Vous êtes à la croisée de plusieurs cultures, entre Orient et Occident. Comment cette pluralité a-t-elle façonné votre regard sur le monde et votre écriture ?
J’ai grandi en France, entièrement française jusqu’à l’âge de vingt et un ans, sans rien connaître de mes pays d’origine, ni de leurs langues, ni de leurs cultures. Mon univers se limitait à celui qu’on m’avait transmis : celui de la raison, de la mesure, de la laïcité, et, sans que je le sache encore, d’un certain aveuglement occidental.
Vers dix-huit ans, pourtant, quelque chose s’est fissuré. Une révolte sourde est née en moi. J’ai découvert, presque par accident, que ceux qui m’avaient élevée m’avaient menti pour m’empêcher de rejoindre mon père en Inde — un père musulman, différent, donc suspect. Ce mensonge a tout bouleversé : il a fissuré mes certitudes et ouvert en moi une faille, mais aussi un passage.
À vingt et un ans, j’ai pris la route de l’Inde. J’y ai retrouvé mon père, mais surtout, je m’y suis retrouvée moi-même — ou du moins, j’ai compris que je n’étais pas seulement française.
Des années plus tard, à vingt-huit ans, ce fut la Turquie, un autre miroir, un autre morceau de moi qui m’attendait.
Je me souviens de ma première rentrée à la Sorbonne, avec mes airs d’étudiante sûre d’elle, pétrie de culture occidentale. Je croyais tout savoir, et je découvris des êtres dont la connaissance, la profondeur et la double culture dépassaient de loin la mienne. Ce fut une leçon d’humilité. J’ai compris alors ce que je n’avais jamais voulu voir : cette arrogance tranquille que porte l’Occident, cette conviction, souvent inconsciente, d’être le centre du monde.
Longtemps, les autres peuples ont accepté cette domination — par habitude, par résignation, parfois par admiration. Mais les temps ont changé : ils relèvent la tête, reprennent leur fierté. Et l’Occident, lui, vacille. Il a perdu son autorité morale, englouti dans ses contradictions, ses deux poids deux mesures, son incapacité à regarder ses propres fautes en face.
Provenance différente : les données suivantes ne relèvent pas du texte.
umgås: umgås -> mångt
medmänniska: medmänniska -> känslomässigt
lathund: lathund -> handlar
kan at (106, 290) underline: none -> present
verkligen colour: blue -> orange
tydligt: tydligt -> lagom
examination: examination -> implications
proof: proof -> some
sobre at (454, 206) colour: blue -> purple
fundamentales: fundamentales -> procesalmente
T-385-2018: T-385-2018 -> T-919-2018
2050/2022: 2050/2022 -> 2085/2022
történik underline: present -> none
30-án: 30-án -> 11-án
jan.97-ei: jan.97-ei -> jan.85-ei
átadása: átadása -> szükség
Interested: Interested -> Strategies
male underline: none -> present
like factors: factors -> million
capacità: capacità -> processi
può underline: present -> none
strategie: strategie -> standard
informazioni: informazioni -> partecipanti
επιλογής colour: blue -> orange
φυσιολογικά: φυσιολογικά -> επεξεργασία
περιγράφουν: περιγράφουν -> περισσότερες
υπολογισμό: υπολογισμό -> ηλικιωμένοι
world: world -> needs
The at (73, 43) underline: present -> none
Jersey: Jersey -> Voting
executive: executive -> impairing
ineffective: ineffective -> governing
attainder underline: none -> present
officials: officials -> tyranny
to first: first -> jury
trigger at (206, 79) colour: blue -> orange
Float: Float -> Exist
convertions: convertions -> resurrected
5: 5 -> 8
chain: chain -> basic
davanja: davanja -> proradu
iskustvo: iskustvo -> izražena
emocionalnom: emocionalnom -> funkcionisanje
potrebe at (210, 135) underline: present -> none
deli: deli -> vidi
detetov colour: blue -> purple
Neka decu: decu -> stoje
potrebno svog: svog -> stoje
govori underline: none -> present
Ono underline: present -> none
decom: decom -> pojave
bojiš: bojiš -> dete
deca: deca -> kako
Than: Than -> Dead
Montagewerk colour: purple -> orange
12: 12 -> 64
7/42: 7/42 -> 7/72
Je demeure profondément française par ma manière de penser, d’argumenter, de raisonner. Mais sur le plan du cœur, je me sens orientale. Mes émotions, ma sensibilité, mon rapport au monde viennent d’ailleurs — de là-bas, des terres chaudes et bouleversées où j’ai retrouvé mes racines. Depuis toujours, je vis dans cet entre-deux : en France, on me trouve trop orientale ; en Inde ou en Turquie, on me voit française.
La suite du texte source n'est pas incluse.